**EXERCISE A**:
Decide whether each statement below agrees with the article on the AI trust-gap, answering yes or no and quoting the words of the article that decide it. (i) A local law enforcement entity used an image from the AI-generated video and later added a disclaimer that it was not real. (ii) False positives can lead to severe consequences. (iii) The Research and Collections team reviews its list of sources only occasionally.
**EXERCISE B**:
Return the passage of the article on the AI trust-gap starting at "Fixing the Root" and ending at "and always accurate.", copied word for word.

++++ DOCUMENT EXTRACT

Every analyst has a story, likely many stories, of the painful uncertainty they faced upon receiving reports about a developing high-risk situation. It takes time to verify the reliability of a source and trace the origin of a key datapoint. Once the report is confirmed, further time and resources are still required to produce a concise and actionable report.
Reports that are false negatives can lead to severe consequences, whereas false positives lead to alert fatigue that may encourage stakeholders to dismiss warnings about real threats. This is a persistent issue that impacts intelligence cycle outcomes, an issue that is exacerbated when AI is incorrectly implemented as the primary tool for intelligence collection and analysis. When directed toward dubious sources or flooded with extraneous data, AI will produce a report that is, at best, noisy and unfocused. Unverified data published by unverified sources enters an information ecosystem, serves as an input for AI-generated content, negatively influences the subsequently generated analysis, and then delays or even misleads human action.
The “Trust-Gap” In AI-Generated Intelligence
The prevalence of this trust-gap was on full display in the hours that immediately followed the September 10th assassination incident at Utah Valley University. CBS reported that multiple AI-driven tools and platforms had published uncritical content on social media, wrongly dismissing the ongoing incident as a hoax or falsely claiming authorities had already apprehended the shooter. A fictional AI-generated video of the suspected shooter was shared on X shortly after the incident. One AI tool then corroborated it as verified footage, which may have encouraged many to believe it to be authentic. This included a local law enforcement entity that used it as an image of the yet-to-be apprehended suspect, only later adding a disclaimer that the image was not real.
Fixing the Root Cause
Seerist’s Research and Collections Team proactively anticipates and addresses this issue with our AI-generated intelligence products. The solution is to closely guard and assess the sources that feed into our AI-generated intelligence products; vetting information before it becomes a datapoint for our models ensures analysis remains timely, focused, and always accurate.
Identifying High-Value Information
The Research and Collections team is constantly evaluating the list of sources that we pull in for users. We work quickly to adjust or expand coverage in response to major developments, such as the recent Nepalese protests, and we also diligently work with clients to execute bespoke collection plans around their needs. The team scours the internet for countless sources to execute a collection strategy that facilitates comprehensive coverage across continents, languages, social media platforms, and issue areas. This thoroughness enables long-term monitoring and trend analysis as well as effective situational awareness and responses to dynamic news cycles.
We frequently revisit our technical collection capabilities on social media platforms to brainstorm with Seerist’s innovative data scientists and developers about new ways to fully utilize sources. Above all, the team’s guiding principle is to maximize the signal-to-noise ratio for users; we bring in all the valuable data that we can get our hands on and only that. Maximizing this signal-to-noise ratio also plays an important role in protecting Seerist’s AI-generated intelligence products from falling victim to the trust-gap problem.

++++++++
++++ RECORDS SUPPLIED

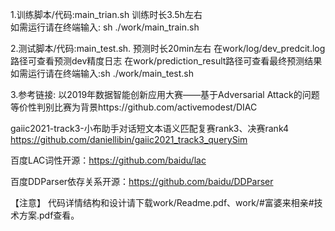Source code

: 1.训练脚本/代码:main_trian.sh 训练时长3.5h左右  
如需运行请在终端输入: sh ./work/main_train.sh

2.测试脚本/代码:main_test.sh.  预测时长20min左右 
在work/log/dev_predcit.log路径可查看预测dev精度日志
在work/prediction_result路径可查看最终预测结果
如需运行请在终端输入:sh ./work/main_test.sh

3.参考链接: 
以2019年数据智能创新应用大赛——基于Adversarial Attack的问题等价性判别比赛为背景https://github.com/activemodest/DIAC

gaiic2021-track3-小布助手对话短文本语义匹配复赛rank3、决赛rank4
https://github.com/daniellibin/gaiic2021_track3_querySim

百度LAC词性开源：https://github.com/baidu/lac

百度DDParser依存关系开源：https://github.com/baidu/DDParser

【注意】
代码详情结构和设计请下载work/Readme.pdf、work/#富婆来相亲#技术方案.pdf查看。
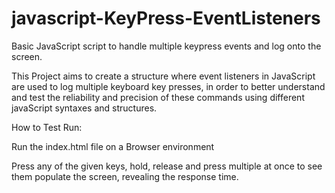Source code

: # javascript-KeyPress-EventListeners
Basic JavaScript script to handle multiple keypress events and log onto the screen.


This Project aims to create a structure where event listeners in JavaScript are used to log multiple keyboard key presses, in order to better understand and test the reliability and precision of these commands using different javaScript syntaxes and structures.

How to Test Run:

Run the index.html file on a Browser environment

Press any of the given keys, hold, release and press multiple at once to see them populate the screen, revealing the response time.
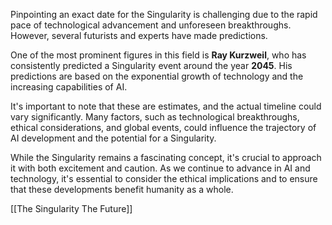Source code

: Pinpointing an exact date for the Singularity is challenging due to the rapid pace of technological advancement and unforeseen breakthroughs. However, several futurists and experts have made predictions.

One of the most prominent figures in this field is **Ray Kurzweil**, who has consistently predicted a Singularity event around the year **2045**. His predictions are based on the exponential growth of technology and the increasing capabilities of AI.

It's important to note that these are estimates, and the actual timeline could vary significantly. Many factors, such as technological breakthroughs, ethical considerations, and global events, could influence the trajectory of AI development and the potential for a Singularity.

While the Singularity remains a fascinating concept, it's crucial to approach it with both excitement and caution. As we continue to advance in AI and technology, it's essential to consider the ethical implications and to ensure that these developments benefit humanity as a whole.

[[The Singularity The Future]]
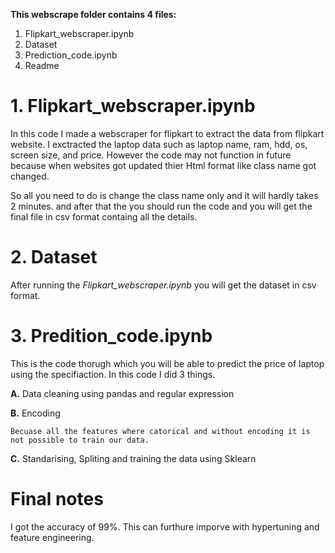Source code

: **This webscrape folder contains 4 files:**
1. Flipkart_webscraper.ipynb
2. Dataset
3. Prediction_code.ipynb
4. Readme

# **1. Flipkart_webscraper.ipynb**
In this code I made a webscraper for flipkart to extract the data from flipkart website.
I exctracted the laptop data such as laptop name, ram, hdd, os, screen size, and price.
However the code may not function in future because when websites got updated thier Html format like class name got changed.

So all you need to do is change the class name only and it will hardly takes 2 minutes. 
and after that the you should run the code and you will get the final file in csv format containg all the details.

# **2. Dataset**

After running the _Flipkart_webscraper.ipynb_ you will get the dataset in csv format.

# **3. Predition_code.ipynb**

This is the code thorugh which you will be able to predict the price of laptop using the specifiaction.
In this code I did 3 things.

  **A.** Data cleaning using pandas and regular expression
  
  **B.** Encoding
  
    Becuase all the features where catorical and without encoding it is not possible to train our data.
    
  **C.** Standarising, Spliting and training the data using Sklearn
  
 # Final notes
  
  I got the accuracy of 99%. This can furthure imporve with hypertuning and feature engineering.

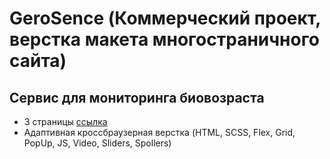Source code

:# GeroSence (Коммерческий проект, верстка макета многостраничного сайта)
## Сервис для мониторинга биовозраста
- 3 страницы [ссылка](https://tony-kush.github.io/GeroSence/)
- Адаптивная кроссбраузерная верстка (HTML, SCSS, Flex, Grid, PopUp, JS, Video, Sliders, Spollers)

++++++++

**ANSWER BOX A**:
(i) Yes: "This included a local law enforcement entity that used it as an image of the yet-to-be apprehended suspect, only later adding a disclaimer that the image was not real."
(ii) No: "Reports that are false negatives can lead to severe consequences, whereas false positives lead to alert fatigue that may encourage stakeholders to dismiss warnings about real threats."
(iii) No: "The Research and Collections team is constantly evaluating the list of sources that we pull in for users."

**ANSWER BOX B**:
Fixing the Root Cause
Seerist’s Research and Collections Team proactively anticipates and addresses this issue with our AI-generated intelligence products. The solution is to closely guard and assess the sources that feed into our AI-generated intelligence products; vetting information before it becomes a datapoint for our models ensures analysis remains timely, focused, and always accurate.